▸ PROVIDED TEXT
JuliaForDataAnalysis/exercises/exercises03.md
2022-10-14 13:43:12 +02:00

8.0 KiB

Julia for Data Analysis

Bogumił Kamiński, Daniel Kaszyński

Chapter 3

Problems

Exercise 1

Check what methods does the repeat function have. Are they all covered in help for this function?

Solution

Write:

julia> methods(repeat)
# 6 methods for generic function "repeat":
[1] repeat(A::AbstractArray; inner, outer) in Base at abstractarraymath.jl:392
[2] repeat(A::AbstractArray, counts...) in Base at abstractarraymath.jl:355
[3] repeat(c::Char, r::Integer) in Base at strings/string.jl:336
[4] repeat(c::AbstractChar, r::Integer) in Base at strings/string.jl:335
[5] repeat(s::Union{SubString{String}, String}, r::Integer) in Base at strings/substring.jl:248
[6] repeat(s::AbstractString, r::Integer) in Base at strings/basic.jl:715

Now write ?repeat and you will see that there are four entries in help. The reason is that for Char and AbstractChar as well as for AbstractString and Union{SubString{String}, String} there is one help entry.

▸ DATA BLOCK
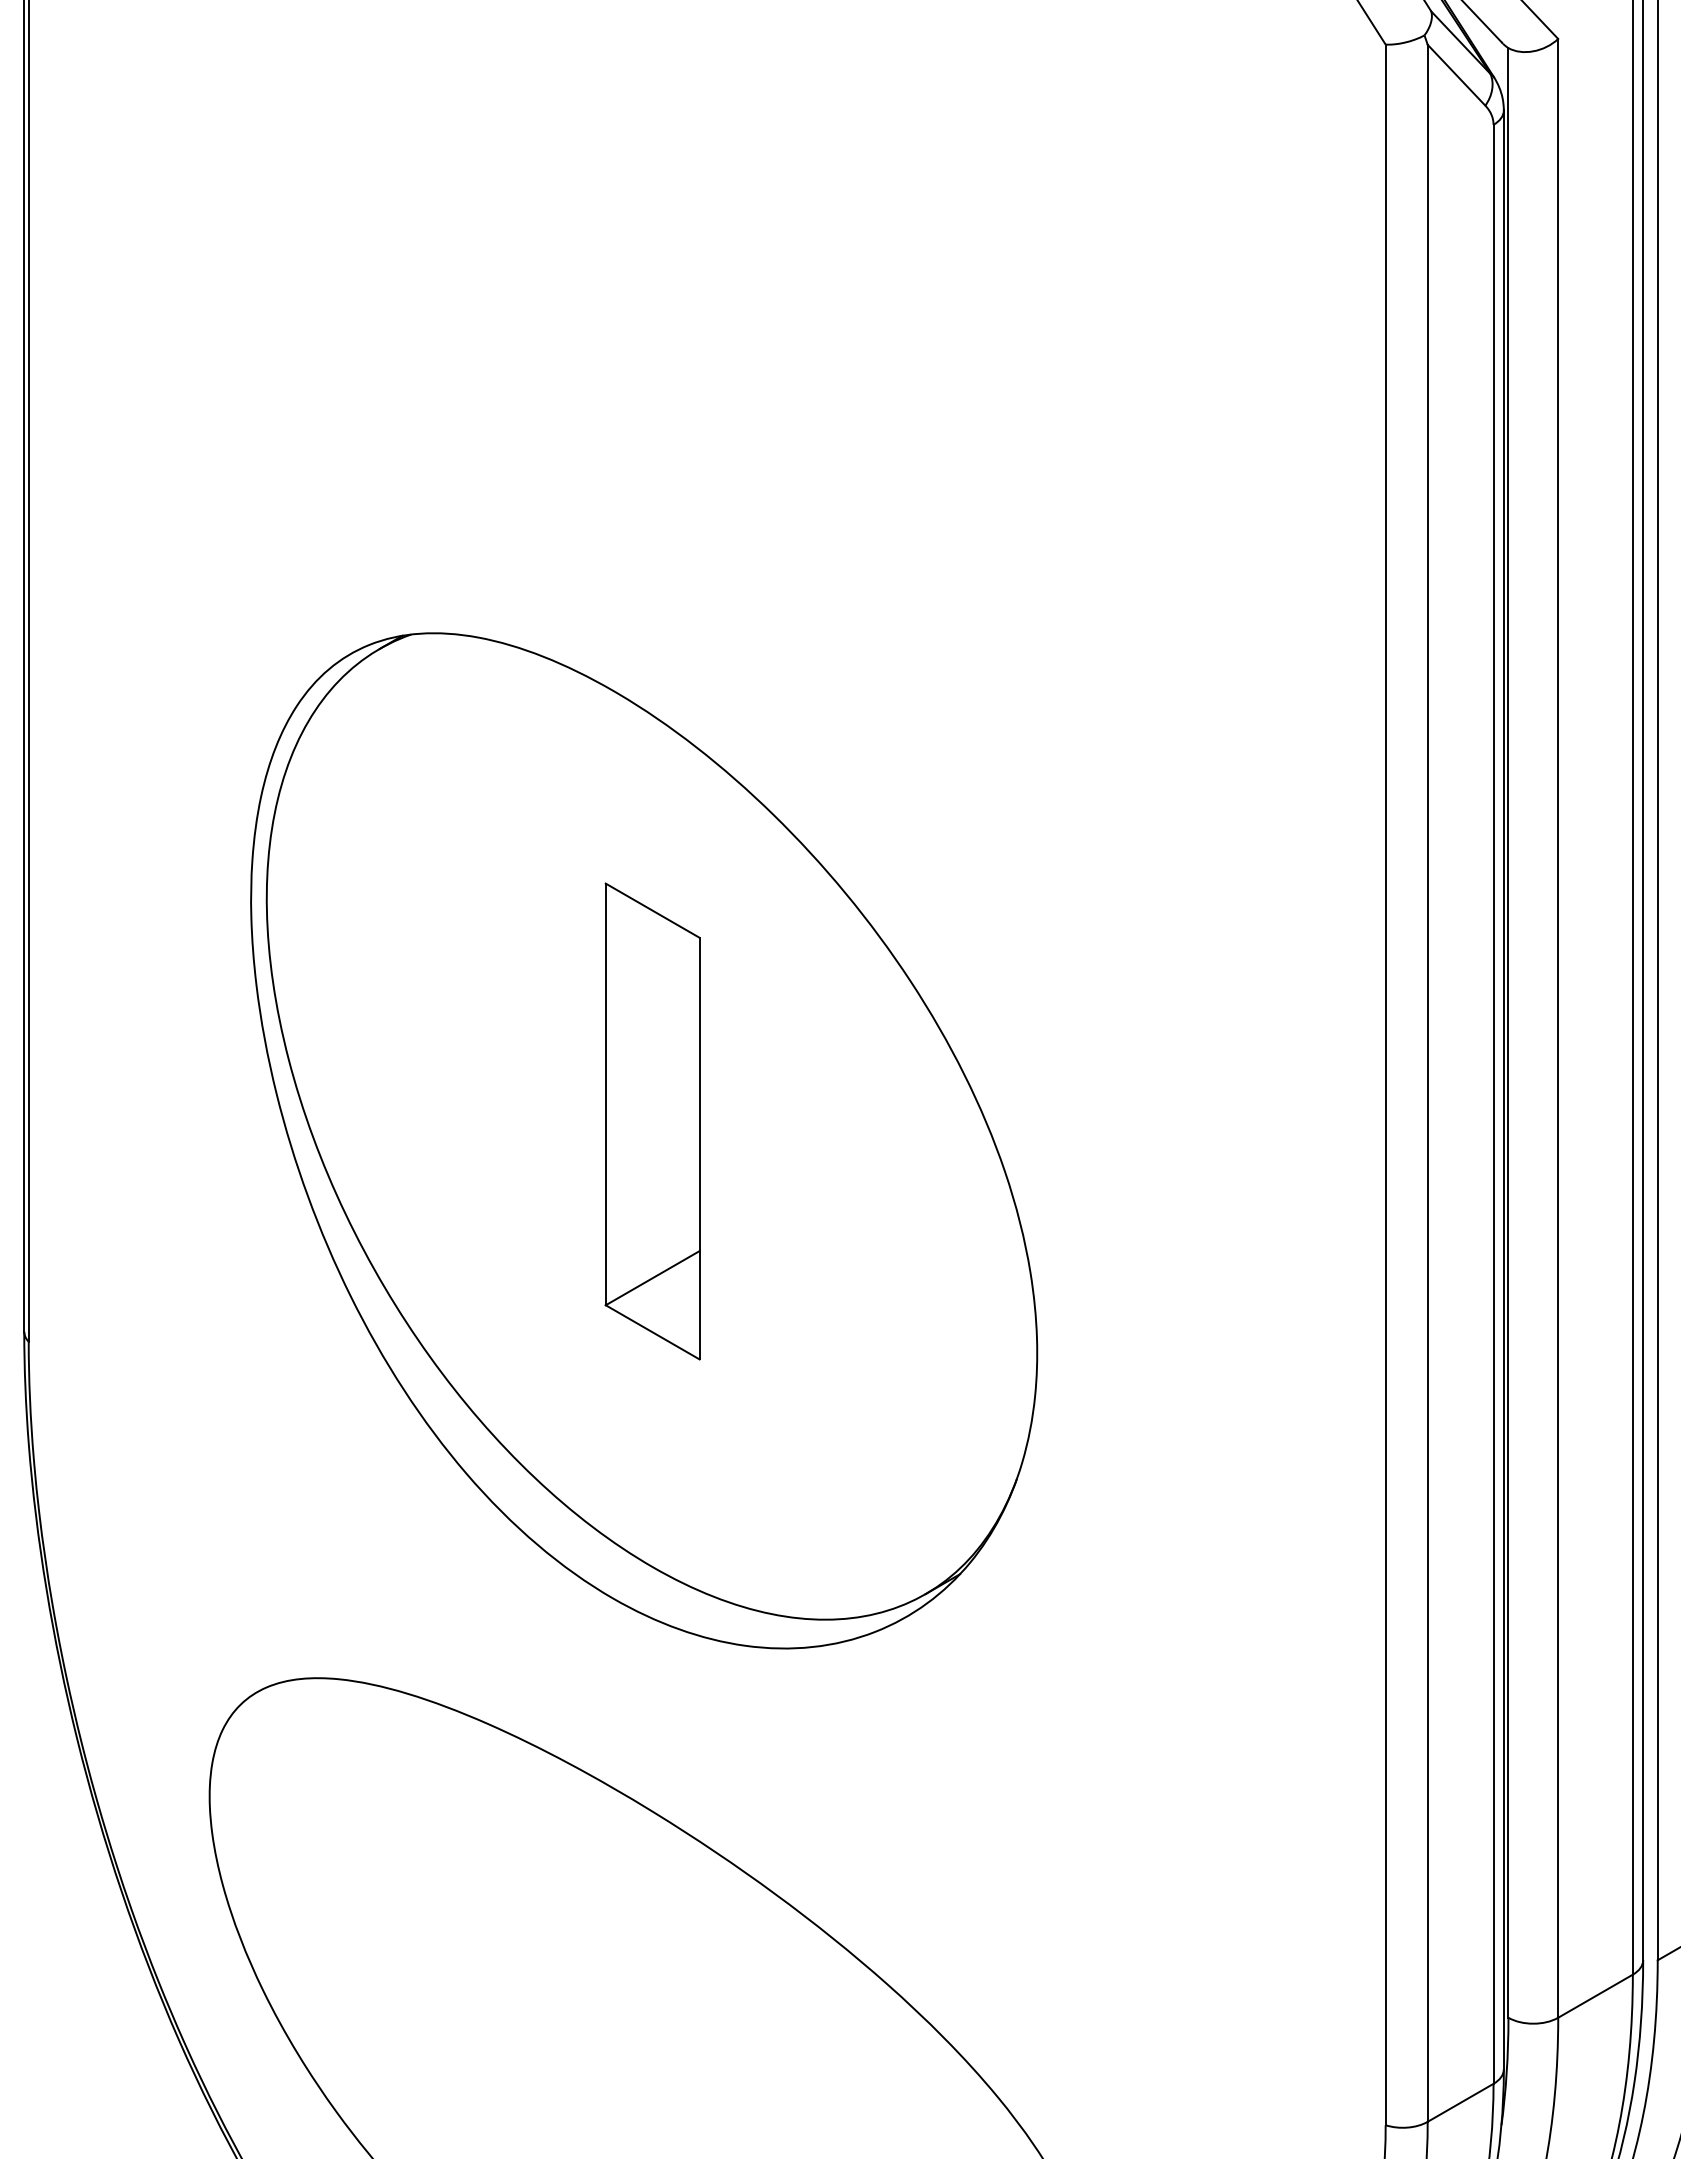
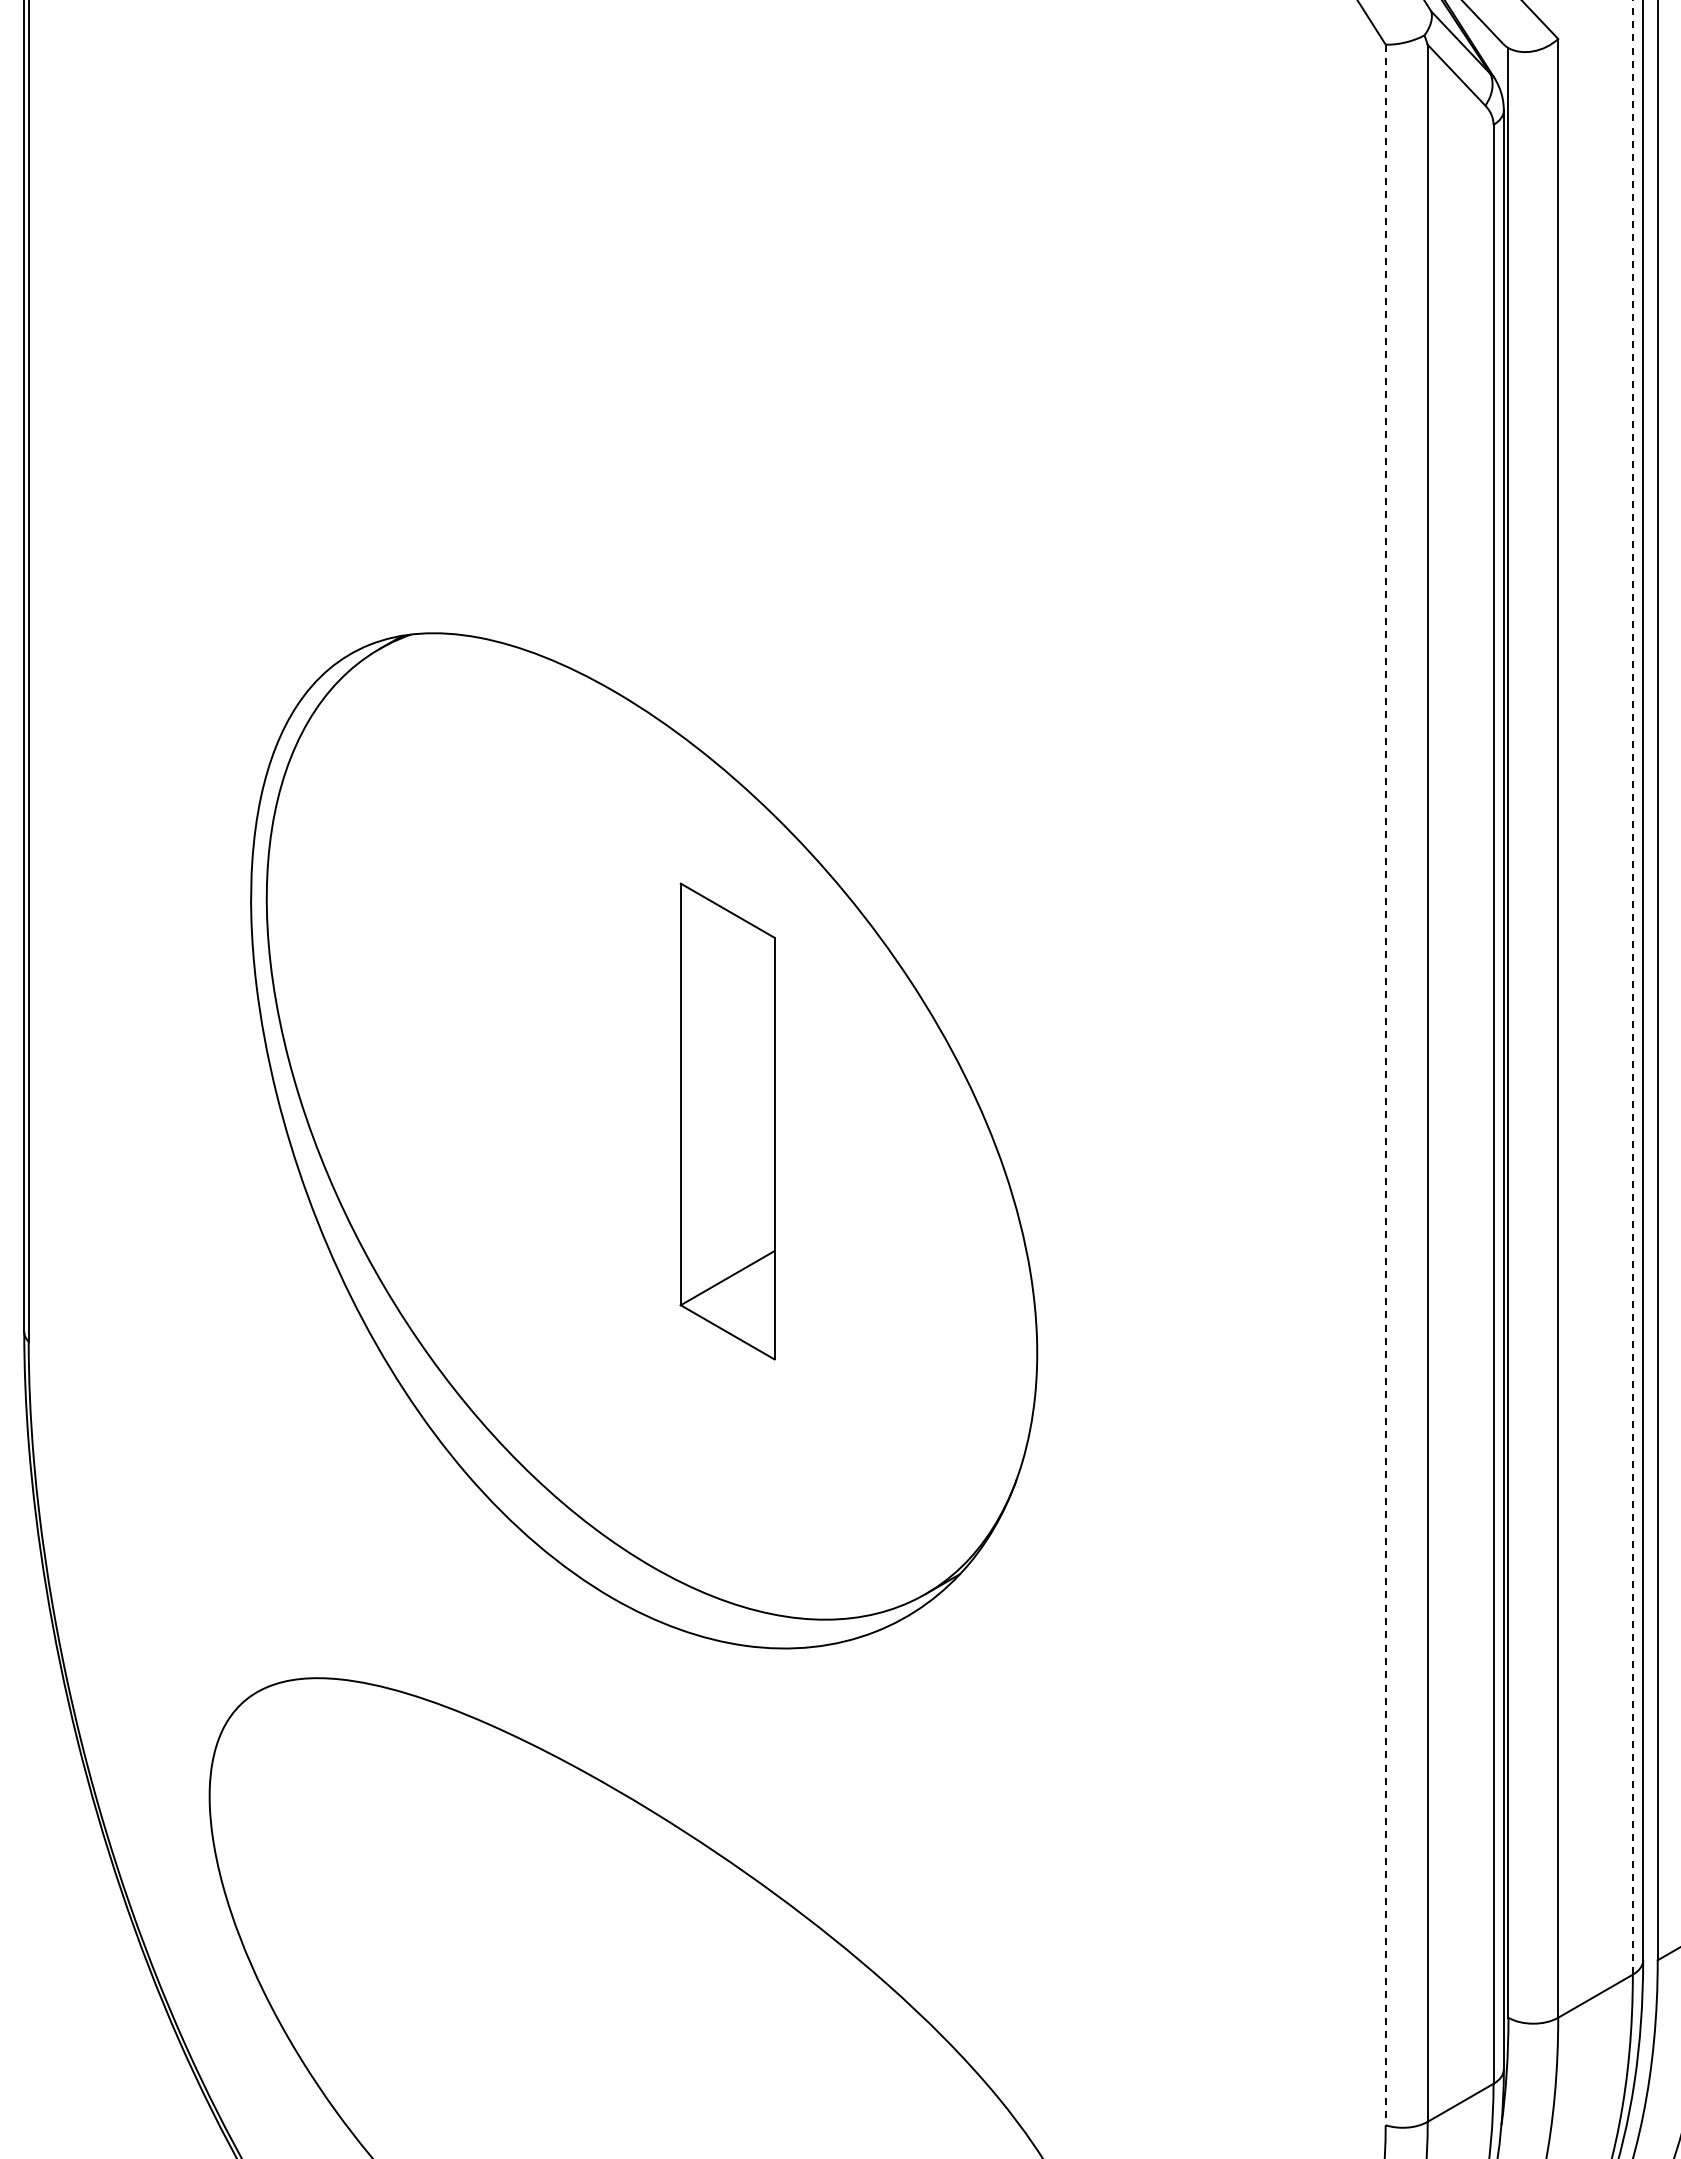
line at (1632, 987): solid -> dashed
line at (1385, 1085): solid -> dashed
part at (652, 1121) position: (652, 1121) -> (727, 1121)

▸ TASK STATEMENT
According to the Julia exercise above, how many entries does the help for the repeat function show?

▸ RESPONSE BELOW
Four entries.